Despite the issues raised above, the OpenFDA API feed is already being deployed and widely used. According to the FDA, since its launch, the adverse events API has been accessed by 18,000 devices with nearly 2.4 million API calls. The developers putting out those products – and the end users querying those products - don’t understand the scope of data shortcomings, errors, and timing issues that exist (the drug name issue described above is just scratch-ing the surface). Unlike working with raw data, developers and users don’t have the means to easily identify the problems, let alone make the needed corrections; they simply see que-ry results – errors and all. This will lead to incorrect and incomplete analysis and, I fear, potentially add to the already abundant misconceptions about FAERS data. In all, OpenFDA in its current state may end up doing more harm than good.
OpenFDA is a beta launch and that implies that there are improvements and upgrades yet to come. While we congratulate the OpenFDA team on their work to date, we hope that they will invest the necessary time and resources into addressing the issues stated in this post and other major flaws in the platform.
Unfortunately, the public proclamations made by those associated with OpenFDA indicate that their focus is now on adding more ‘open’ datasets rather than fixing and updating the adverse events data. In fact, just yesterday they rolled out an API for drug and device recall data (note: we have not reviewed that API and will not comment on it at this time). Even more unfortunately, the driving in-house technologist behind the OpenFDA effort has al-ready left the program.

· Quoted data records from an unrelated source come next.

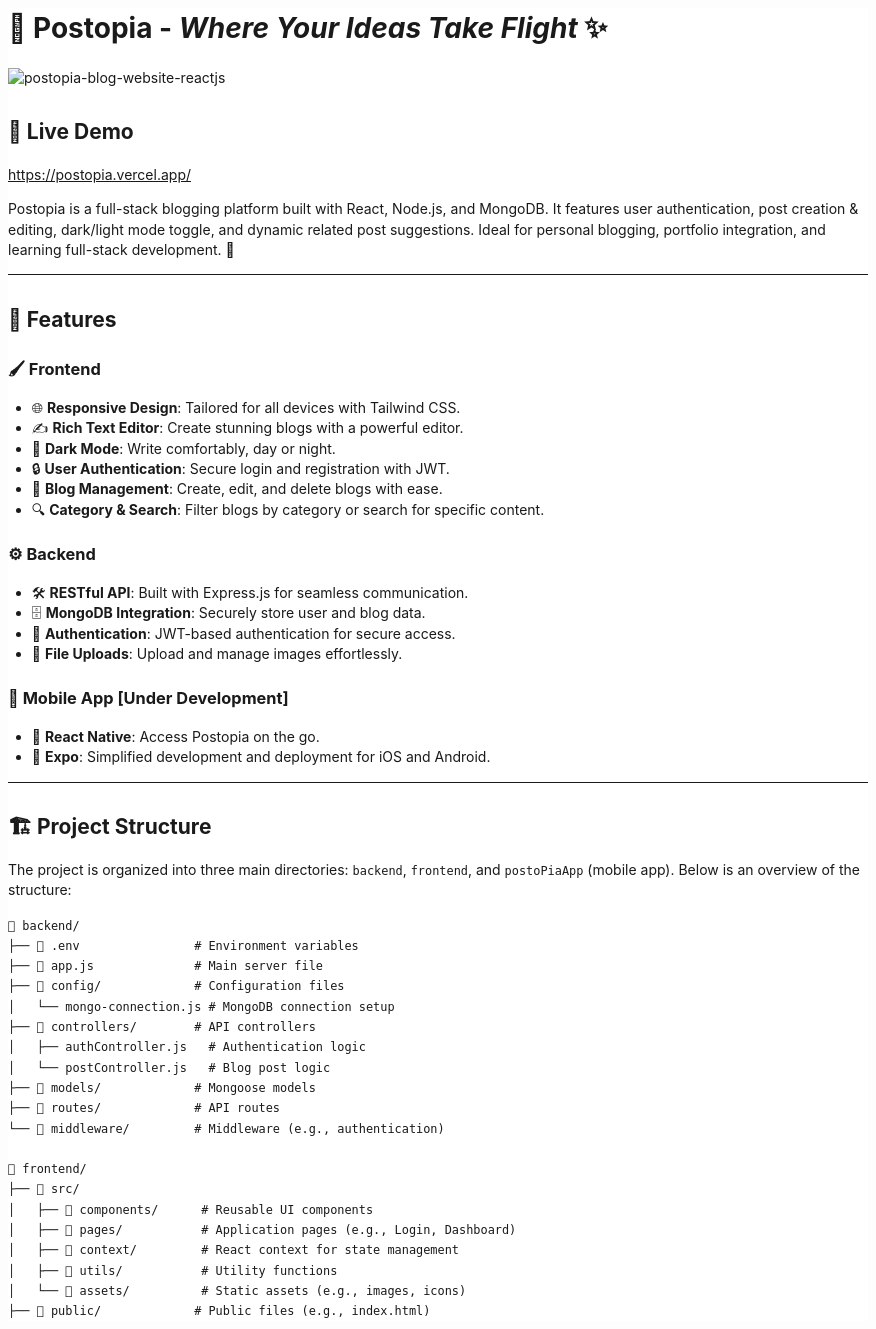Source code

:# 🌟 **Postopia** - *Where Your Ideas Take Flight* ✨

![postopia-blog-website-reactjs](https://socialify.git.ci/shakti177/postopia-blog-website-reactjs/image?custom_language=React&forks=1&issues=1&language=1&name=1&owner=1&pattern=Solid&pulls=1&stargazers=1&theme=Auto)

## 📌 Live Demo
https://postopia.vercel.app/

Postopia is a full-stack blogging platform built with React, Node.js, and MongoDB. It features user authentication, post creation & editing, dark/light mode toggle, and dynamic related post suggestions. Ideal for personal blogging, portfolio integration, and learning full-stack development. 🚀

---

## 🌈 **Features**

### 🖌️ **Frontend**
- 🌐 **Responsive Design**: Tailored for all devices with Tailwind CSS.
- ✍️ **Rich Text Editor**: Create stunning blogs with a powerful editor.
- 🌙 **Dark Mode**: Write comfortably, day or night.
- 🔒 **User Authentication**: Secure login and registration with JWT.
- 📝 **Blog Management**: Create, edit, and delete blogs with ease.
- 🔍 **Category & Search**: Filter blogs by category or search for specific content.

### ⚙️ **Backend**
- 🛠️ **RESTful API**: Built with Express.js for seamless communication.
- 🗄️ **MongoDB Integration**: Securely store user and blog data.
- 🔑 **Authentication**: JWT-based authentication for secure access.
- 📂 **File Uploads**: Upload and manage images effortlessly.

### 📱 **Mobile App [Under Development]**
- 📲 **React Native**: Access Postopia on the go.
- 🌟 **Expo**: Simplified development and deployment for iOS and Android.

---

## 🏗️ **Project Structure**

The project is organized into three main directories: `backend`, `frontend`, and `postoPiaApp` (mobile app). Below is an overview of the structure:

```
📂 backend/
├── 📄 .env                # Environment variables
├── 📄 app.js              # Main server file
├── 📂 config/             # Configuration files
│   └── mongo-connection.js # MongoDB connection setup
├── 📂 controllers/        # API controllers
│   ├── authController.js   # Authentication logic
│   └── postController.js   # Blog post logic
├── 📂 models/             # Mongoose models
├── 📂 routes/             # API routes
└── 📂 middleware/         # Middleware (e.g., authentication)

📂 frontend/
├── 📂 src/
│   ├── 📂 components/      # Reusable UI components
│   ├── 📂 pages/           # Application pages (e.g., Login, Dashboard)
│   ├── 📂 context/         # React context for state management
│   ├── 📂 utils/           # Utility functions
│   └── 📂 assets/          # Static assets (e.g., images, icons)
├── 📂 public/             # Public files (e.g., index.html)
```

Hopefully others will step in and continue to move the process forward.
Open Data is Great, But Not Enough
We would like nothing more than to see the OpenFDA effort succeed, as it will only help our company to move forward faster with ever increasing quality. So, if the FDA really wants to be as nimble as a Silicon Valley start-up, I’m calling on it to start acting like one. Especially with the disastrous launch of the Affordable Care Act website so fresh in everyone’s mind, FDA should utilize the lessons learned from every new tech product launch from the past fifteen years and fix the mistakes in the existing system before trying to add more data.

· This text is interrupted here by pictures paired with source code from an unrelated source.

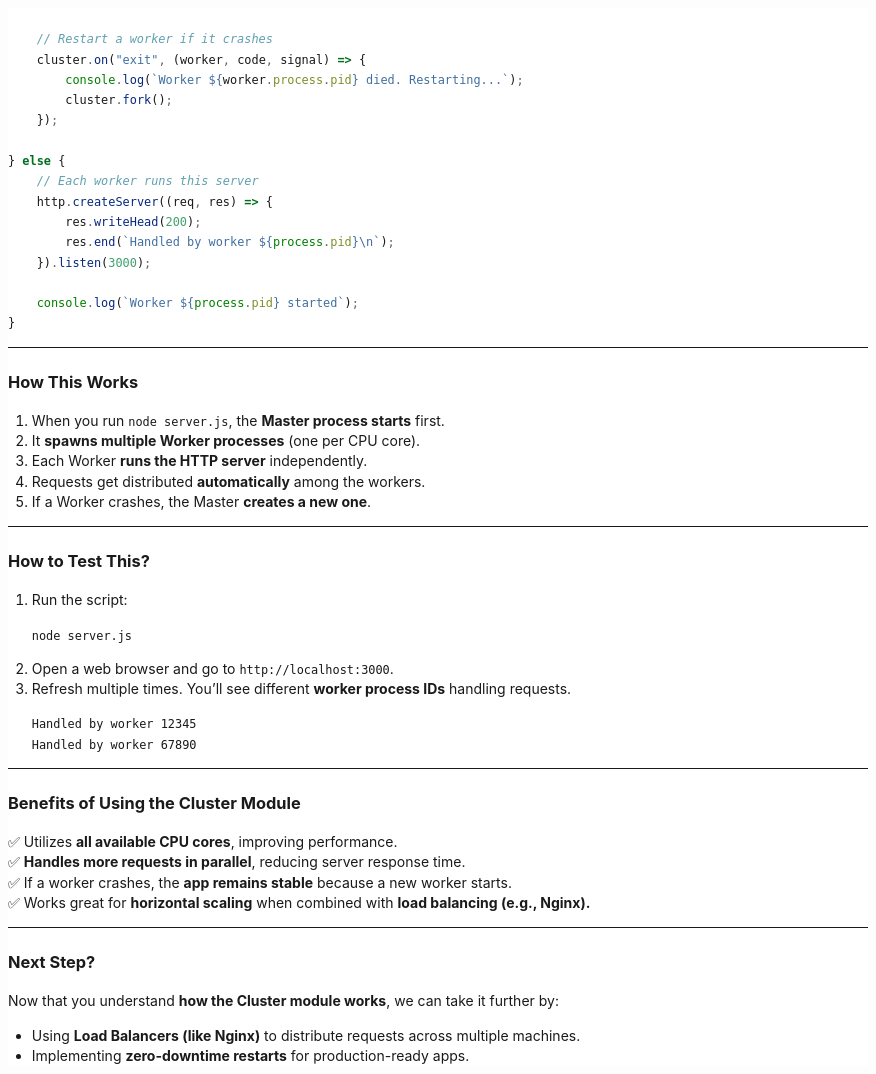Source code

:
 ```javascript

    // Restart a worker if it crashes
    cluster.on("exit", (worker, code, signal) => {
        console.log(`Worker ${worker.process.pid} died. Restarting...`);
        cluster.fork();
    });

} else {
    // Each worker runs this server
    http.createServer((req, res) => {
        res.writeHead(200);
        res.end(`Handled by worker ${process.pid}\n`);
    }).listen(3000);

    console.log(`Worker ${process.pid} started`);
}
```

---

### **How This Works**
1. When you run `node server.js`, the **Master process starts** first.
2. It **spawns multiple Worker processes** (one per CPU core).
3. Each Worker **runs the HTTP server** independently.
4. Requests get distributed **automatically** among the workers.
5. If a Worker crashes, the Master **creates a new one**.

---

### **How to Test This?**
1. Run the script:  
   ```sh
   node server.js
   ```
2. Open a web browser and go to `http://localhost:3000`.  
3. Refresh multiple times. You’ll see different **worker process IDs** handling requests.  
   ```
   Handled by worker 12345
   Handled by worker 67890
   ```

---

### **Benefits of Using the Cluster Module**
✅ Utilizes **all available CPU cores**, improving performance.  
✅ **Handles more requests in parallel**, reducing server response time.  
✅ If a worker crashes, the **app remains stable** because a new worker starts.  
✅ Works great for **horizontal scaling** when combined with **load balancing (e.g., Nginx).**  

---

### **Next Step?**
Now that you understand **how the Cluster module works**, we can take it further by:
- Using **Load Balancers (like Nginx)** to distribute requests across multiple machines.
- Implementing **zero-downtime restarts** for production-ready apps.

The concept of Open Data is great. But, simply making data available isn't good enough. FDA needs to be transparent with the deficiencies of the current OpenFDA system (if they’re even aware of them), set a schedule for upgrades and development to fix the adverse events data, and commit the human and financial resources needed to make OpenFDA the truly revolutionary step forward in the advancement of healthcare that it can be.
There’s a widely held view in Silicon Valley that government and start-ups will – and should - always be at odds. I don’t share that view and it seems that OpenFDA could be a great platform to bring those two worlds closer together. But if some serious improvements aren’t made to the platform, I fear that OpenFDA will be branded as just another example of government wasting its time and our tax dollars.